→ **Work item**:
A word-for-word reproduction of the data below is needed, with no pictures in it.

→ **Data extract**:
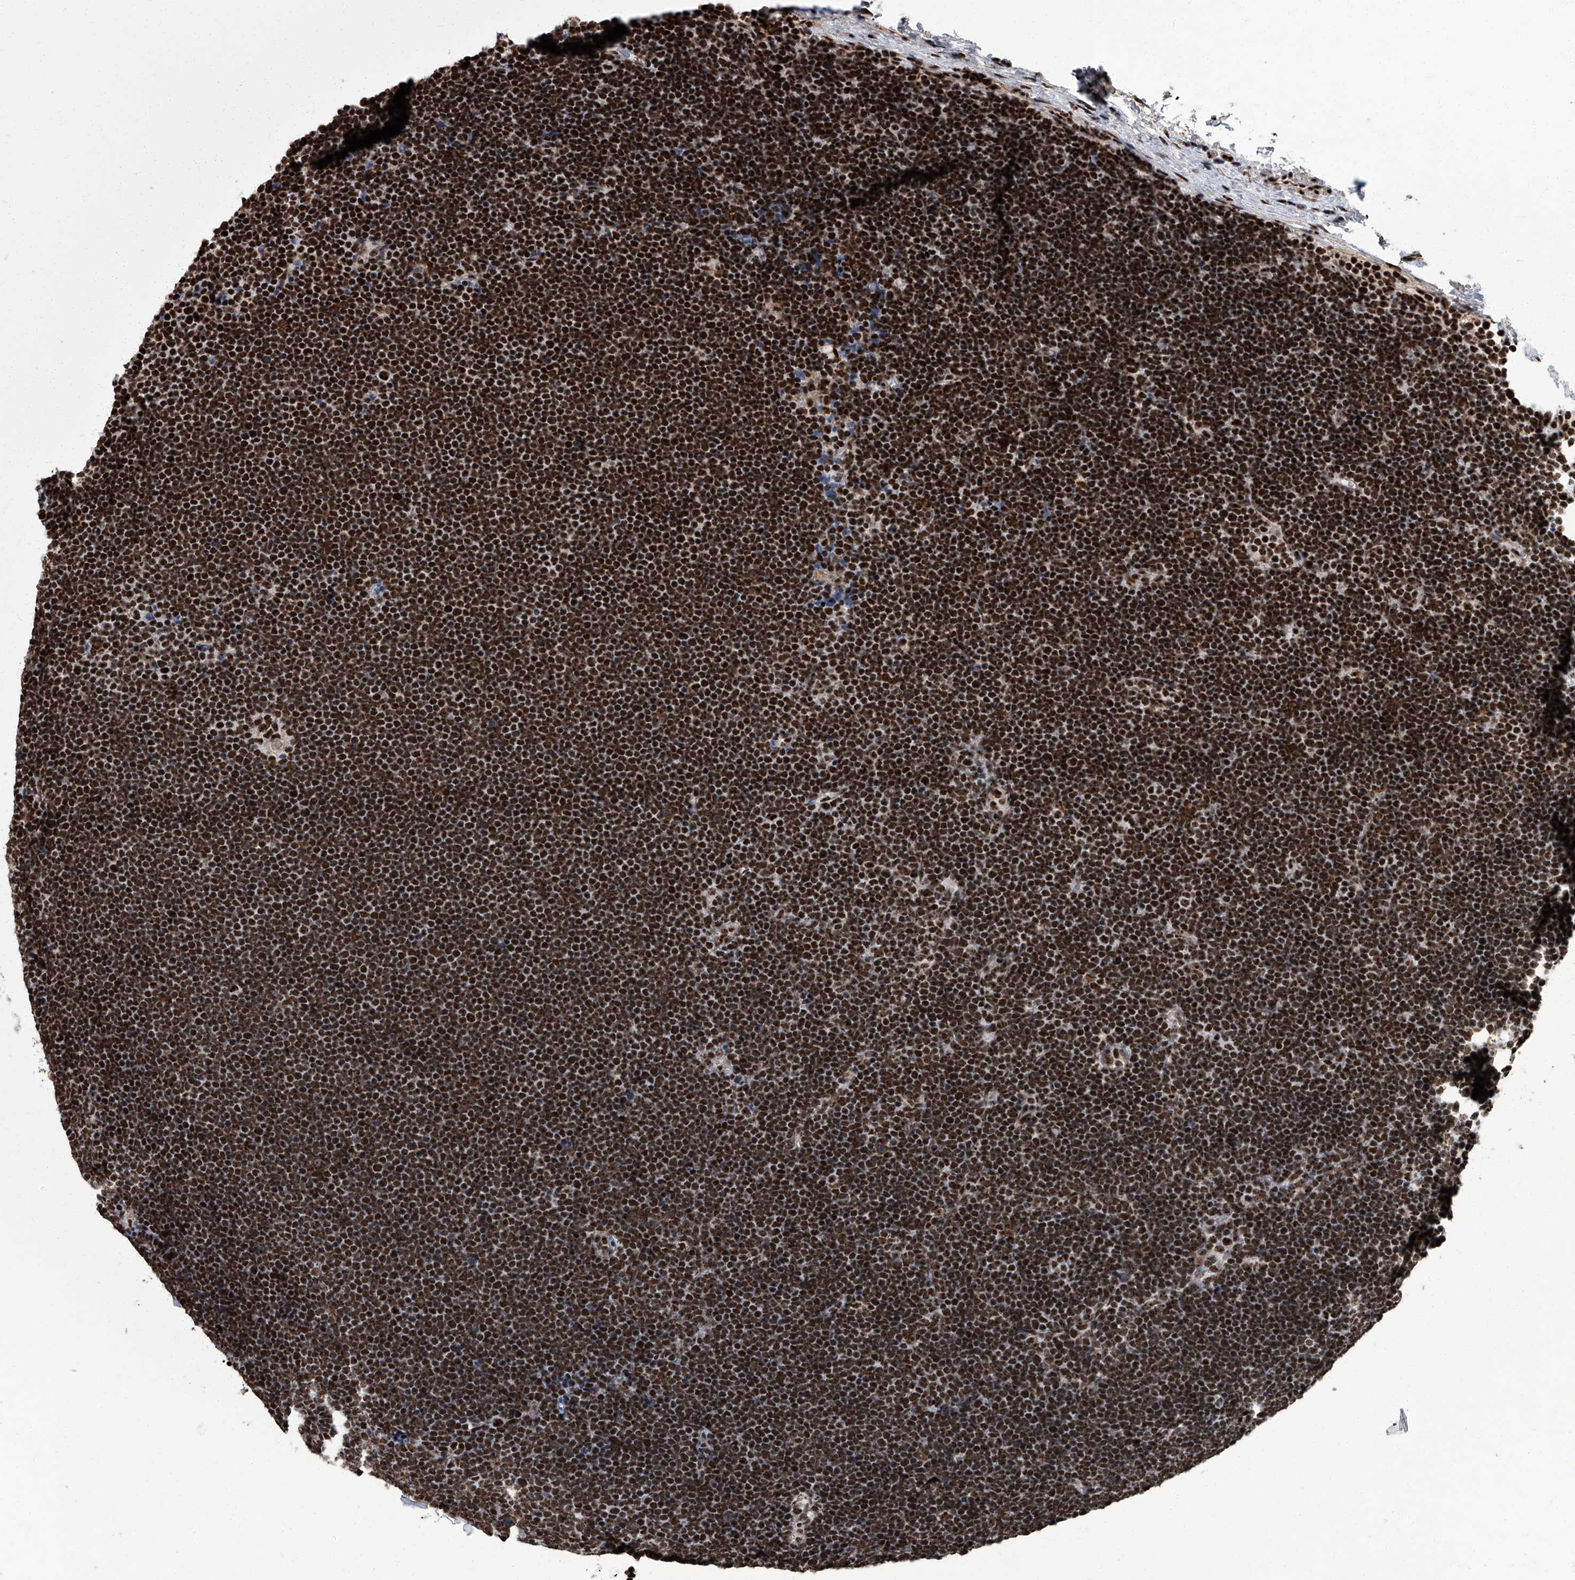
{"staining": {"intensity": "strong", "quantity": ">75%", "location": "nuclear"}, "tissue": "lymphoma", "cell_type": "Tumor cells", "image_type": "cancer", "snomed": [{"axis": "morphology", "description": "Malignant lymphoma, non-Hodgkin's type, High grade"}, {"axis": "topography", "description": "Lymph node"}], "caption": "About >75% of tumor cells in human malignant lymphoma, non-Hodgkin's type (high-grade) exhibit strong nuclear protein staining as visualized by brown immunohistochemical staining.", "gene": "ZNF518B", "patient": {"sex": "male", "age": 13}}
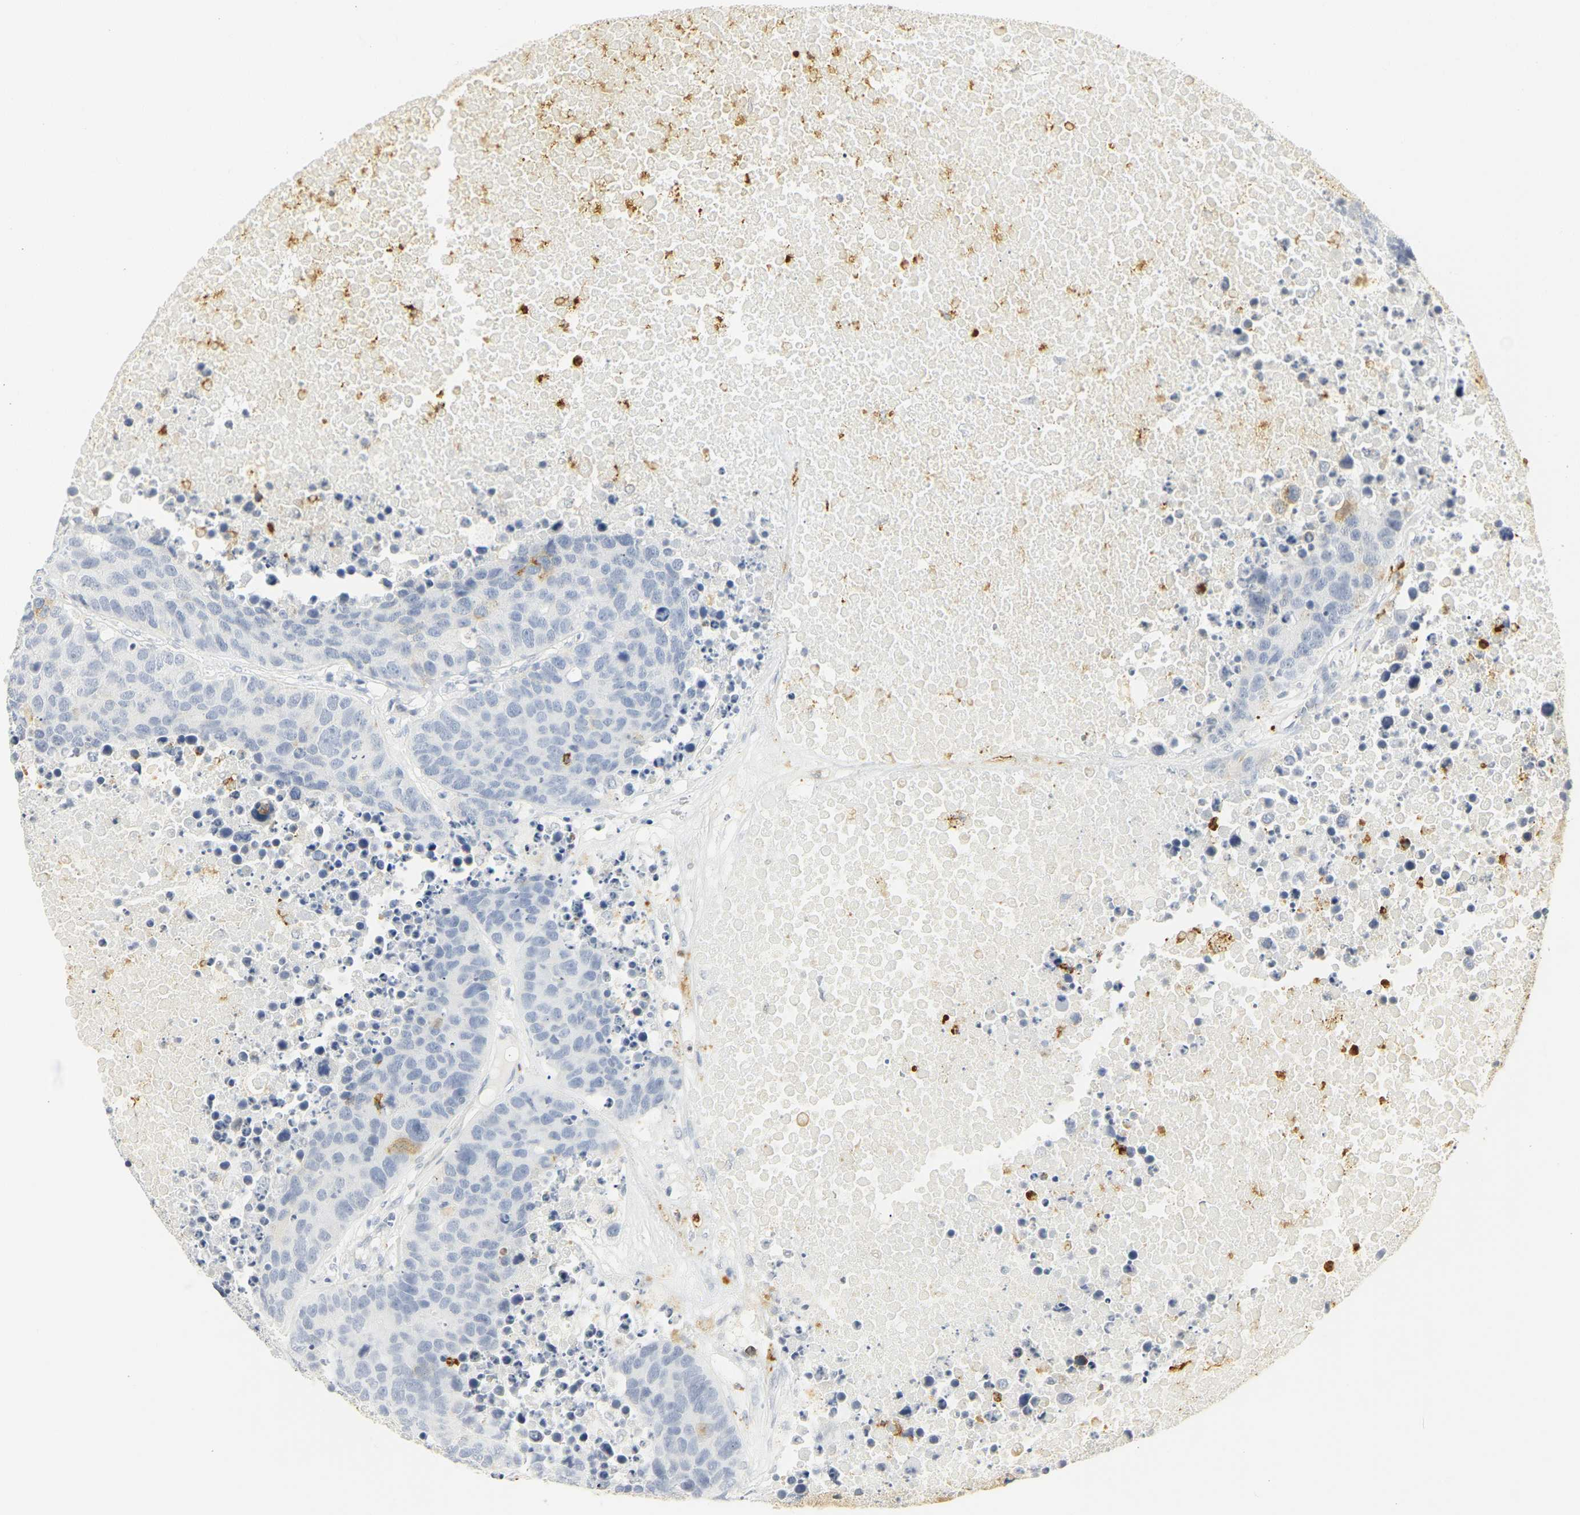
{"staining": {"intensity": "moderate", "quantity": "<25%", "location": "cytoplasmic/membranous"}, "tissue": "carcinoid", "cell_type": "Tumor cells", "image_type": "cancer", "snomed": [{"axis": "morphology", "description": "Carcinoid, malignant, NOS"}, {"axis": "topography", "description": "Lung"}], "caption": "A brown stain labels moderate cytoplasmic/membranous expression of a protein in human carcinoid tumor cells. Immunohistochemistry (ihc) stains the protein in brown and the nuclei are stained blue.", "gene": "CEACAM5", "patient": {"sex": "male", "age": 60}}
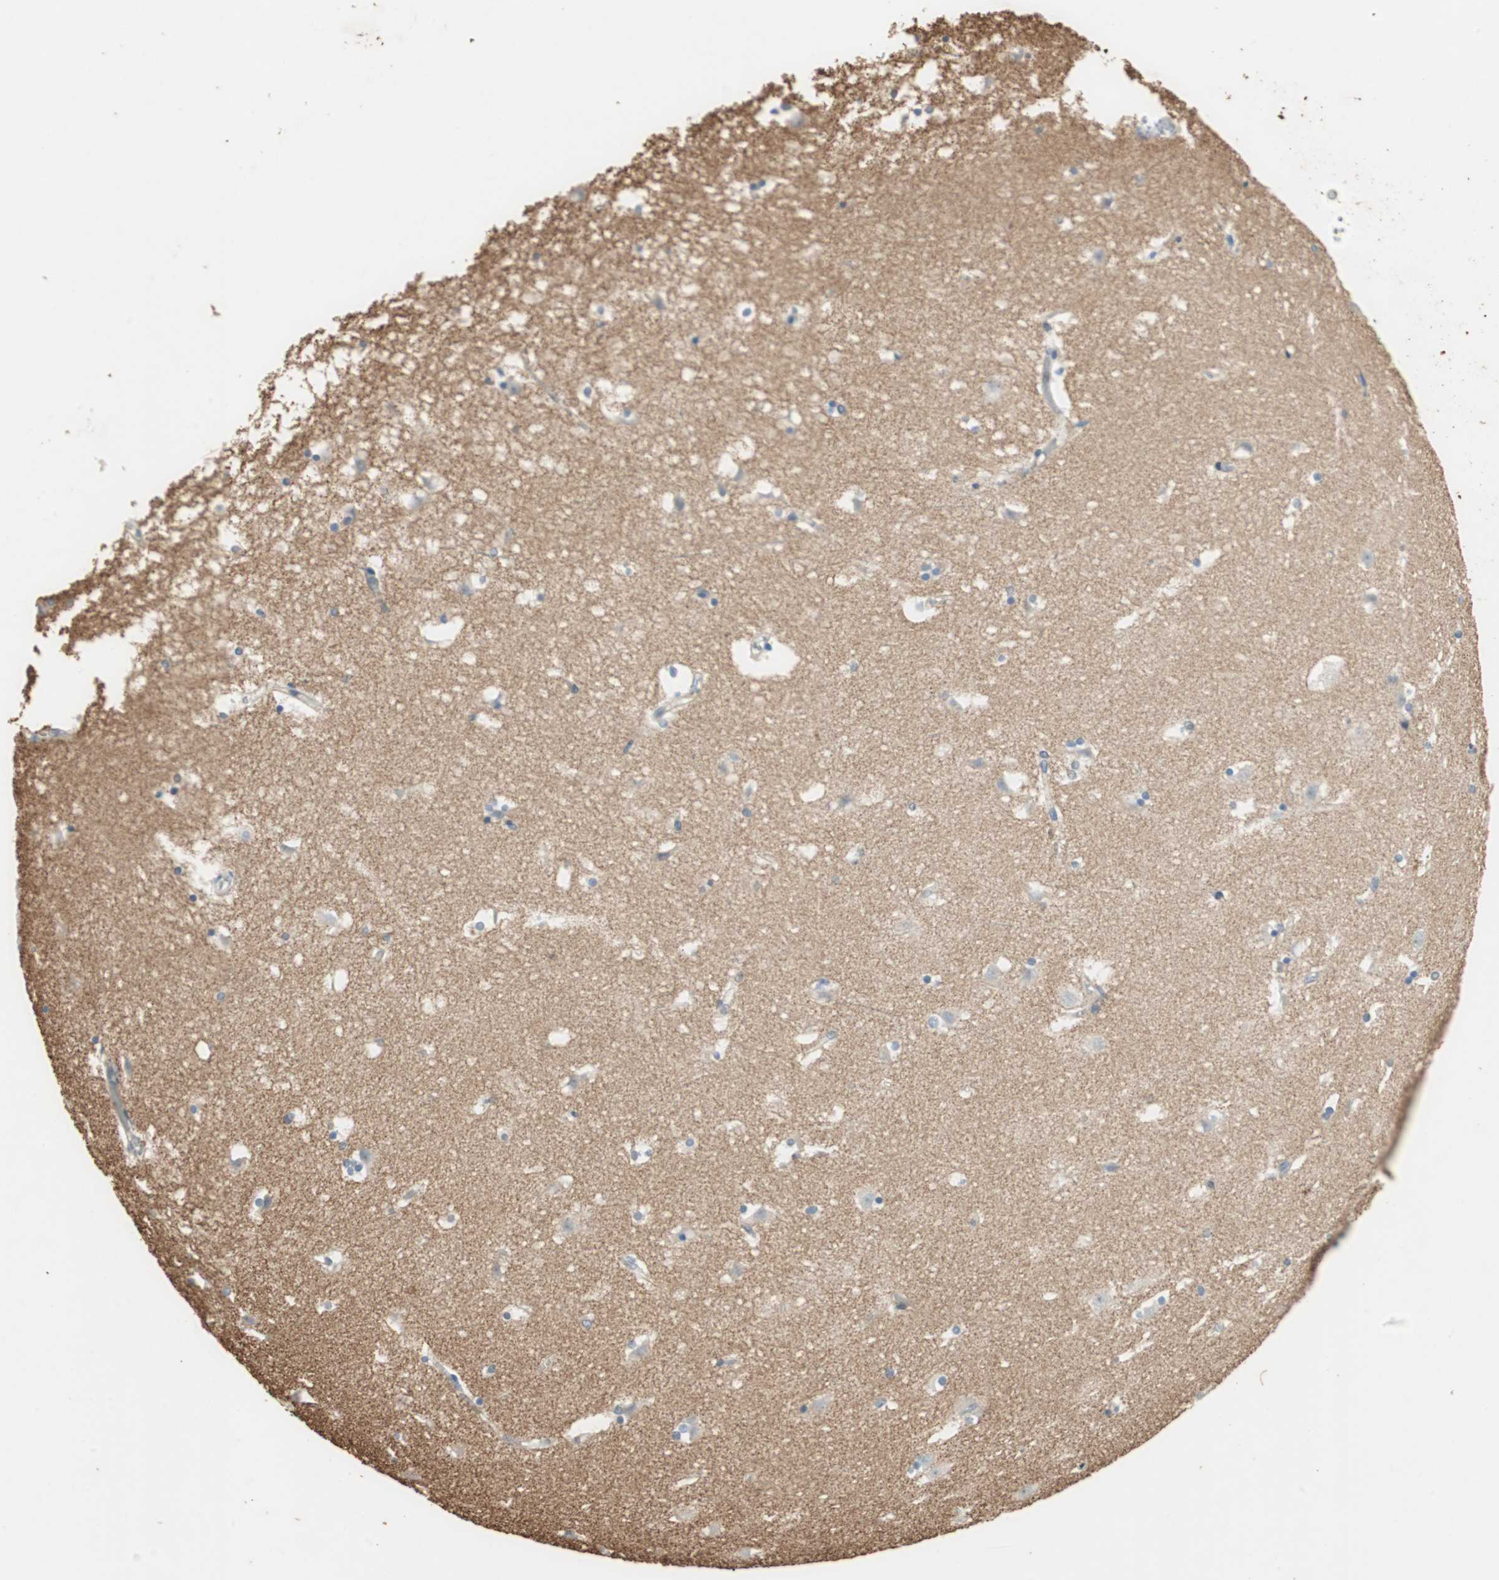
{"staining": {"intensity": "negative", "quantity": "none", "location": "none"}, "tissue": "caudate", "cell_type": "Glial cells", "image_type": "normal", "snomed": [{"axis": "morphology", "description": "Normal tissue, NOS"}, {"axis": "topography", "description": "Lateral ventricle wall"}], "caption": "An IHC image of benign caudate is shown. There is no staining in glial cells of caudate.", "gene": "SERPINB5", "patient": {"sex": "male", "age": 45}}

→ **Finished task**:
{"staining": {"intensity": "strong", "quantity": ">75%", "location": "nuclear"}, "tissue": "lymphoma", "cell_type": "Tumor cells", "image_type": "cancer", "snomed": [{"axis": "morphology", "description": "Malignant lymphoma, non-Hodgkin's type, High grade"}, {"axis": "topography", "description": "Lymph node"}], "caption": "About >75% of tumor cells in human malignant lymphoma, non-Hodgkin's type (high-grade) exhibit strong nuclear protein staining as visualized by brown immunohistochemical staining.", "gene": "ZNF518B", "patient": {"sex": "male", "age": 13}}
{"staining": {"intensity": "moderate", "quantity": "<25%", "location": "cytoplasmic/membranous"}, "tissue": "carcinoid", "cell_type": "Tumor cells", "image_type": "cancer", "snomed": [{"axis": "morphology", "description": "Carcinoid, malignant, NOS"}, {"axis": "topography", "description": "Lung"}], "caption": "A brown stain labels moderate cytoplasmic/membranous expression of a protein in human carcinoid tumor cells. Immunohistochemistry (ihc) stains the protein in brown and the nuclei are stained blue.", "gene": "CEACAM5", "patient": {"sex": "male", "age": 60}}
{"staining": {"intensity": "negative", "quantity": "none", "location": "none"}, "tissue": "caudate", "cell_type": "Glial cells", "image_type": "normal", "snomed": [{"axis": "morphology", "description": "Normal tissue, NOS"}, {"axis": "topography", "description": "Lateral ventricle wall"}], "caption": "An IHC image of benign caudate is shown. There is no staining in glial cells of caudate.", "gene": "SERPINB5", "patient": {"sex": "male", "age": 45}}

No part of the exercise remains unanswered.